Surveys like this are good at probing the causes of dissatisfaction, though not much of the detail has yet been published. It offers respondents a set of prepared sentences and gives them the opportunity to select three with which they agree. For example “The top reason for dissatisfaction with social care was that people don’t get all the social care they need (64 per cent) followed by the pay, working conditions and training for social care workers not being adequate (57 per cent) and there not being enough support for unpaid carers (49 per cent).” (at Page 28 of the Report)
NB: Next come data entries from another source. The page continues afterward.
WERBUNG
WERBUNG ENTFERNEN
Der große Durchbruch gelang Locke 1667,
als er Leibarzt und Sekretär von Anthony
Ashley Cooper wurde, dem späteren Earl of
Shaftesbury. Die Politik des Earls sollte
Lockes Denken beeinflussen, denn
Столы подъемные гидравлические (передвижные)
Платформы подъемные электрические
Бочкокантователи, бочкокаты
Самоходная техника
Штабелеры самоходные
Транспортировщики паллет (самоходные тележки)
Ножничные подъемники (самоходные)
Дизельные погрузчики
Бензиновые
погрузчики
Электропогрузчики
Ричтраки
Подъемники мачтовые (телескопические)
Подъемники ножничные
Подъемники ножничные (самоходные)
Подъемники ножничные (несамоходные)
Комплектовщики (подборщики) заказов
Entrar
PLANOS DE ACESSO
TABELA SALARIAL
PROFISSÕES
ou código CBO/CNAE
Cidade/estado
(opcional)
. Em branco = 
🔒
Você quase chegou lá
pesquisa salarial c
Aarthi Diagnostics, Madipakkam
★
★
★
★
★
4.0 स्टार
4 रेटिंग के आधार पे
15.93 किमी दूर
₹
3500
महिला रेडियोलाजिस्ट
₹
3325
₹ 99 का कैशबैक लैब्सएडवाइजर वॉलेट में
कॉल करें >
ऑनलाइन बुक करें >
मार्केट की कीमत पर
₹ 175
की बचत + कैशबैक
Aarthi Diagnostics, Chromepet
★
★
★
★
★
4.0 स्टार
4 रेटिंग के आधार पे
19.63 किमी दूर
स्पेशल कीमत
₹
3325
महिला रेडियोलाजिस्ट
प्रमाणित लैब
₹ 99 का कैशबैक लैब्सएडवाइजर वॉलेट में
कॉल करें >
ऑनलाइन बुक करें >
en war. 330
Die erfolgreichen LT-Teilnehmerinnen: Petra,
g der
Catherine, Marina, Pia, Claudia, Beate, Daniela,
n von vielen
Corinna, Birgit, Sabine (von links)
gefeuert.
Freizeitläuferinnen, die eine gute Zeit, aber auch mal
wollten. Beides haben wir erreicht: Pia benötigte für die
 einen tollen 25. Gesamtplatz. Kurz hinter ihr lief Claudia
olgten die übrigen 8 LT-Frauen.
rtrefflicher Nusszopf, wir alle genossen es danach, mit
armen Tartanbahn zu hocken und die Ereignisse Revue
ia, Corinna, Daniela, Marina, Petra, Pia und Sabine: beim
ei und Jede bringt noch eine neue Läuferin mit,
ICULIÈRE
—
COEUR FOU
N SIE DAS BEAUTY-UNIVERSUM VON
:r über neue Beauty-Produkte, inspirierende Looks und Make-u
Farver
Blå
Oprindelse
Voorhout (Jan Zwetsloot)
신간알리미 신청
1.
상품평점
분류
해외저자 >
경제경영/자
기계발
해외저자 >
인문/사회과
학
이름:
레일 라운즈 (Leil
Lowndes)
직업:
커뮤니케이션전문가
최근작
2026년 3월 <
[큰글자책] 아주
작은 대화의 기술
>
Data like this is fine, but we need to go deeper, and the best way to do this is to gather together a range of people in a Focus Group or equivalent. Find out what made them choose a particular option, and allow different views to be heard and debated under the direction of a trained facilitator.
The data changes
For all the attention this Report will gather, I wonder how many people will notice that the data was collected in Autumn 2022. We were still batttling with the backwash of the pandemic. Ukraine was only invaded six months earlier. Energy prices were about to treble and the protracted clinicians’ strikes had hardly started. The world has since changed, and these figures do not necessarily report what the world thinks now. Similar problems of timescales affect public consultations – with long delays in legislation often leading to a disconnect between what stakeholders may have said some time ago, and what they might say now. Last year, the High Court ruled that the Government could not rely, for its proposed changes to employment legislation on a consultation undertaken seven years earlier. It's the ASLEF case. (See Blog No 34). With long-winded processes such as those for Development Consent Orders for large infrastructure projects, this is a recognised pitfall. Public attitudes change.
IN SUMMARY
For anyone working in Health and Social Care public engagement, this Report should be compulsory reading. But for others – working in other sectors, or in policy-making generally, there are important lessons to learn and issues to consider.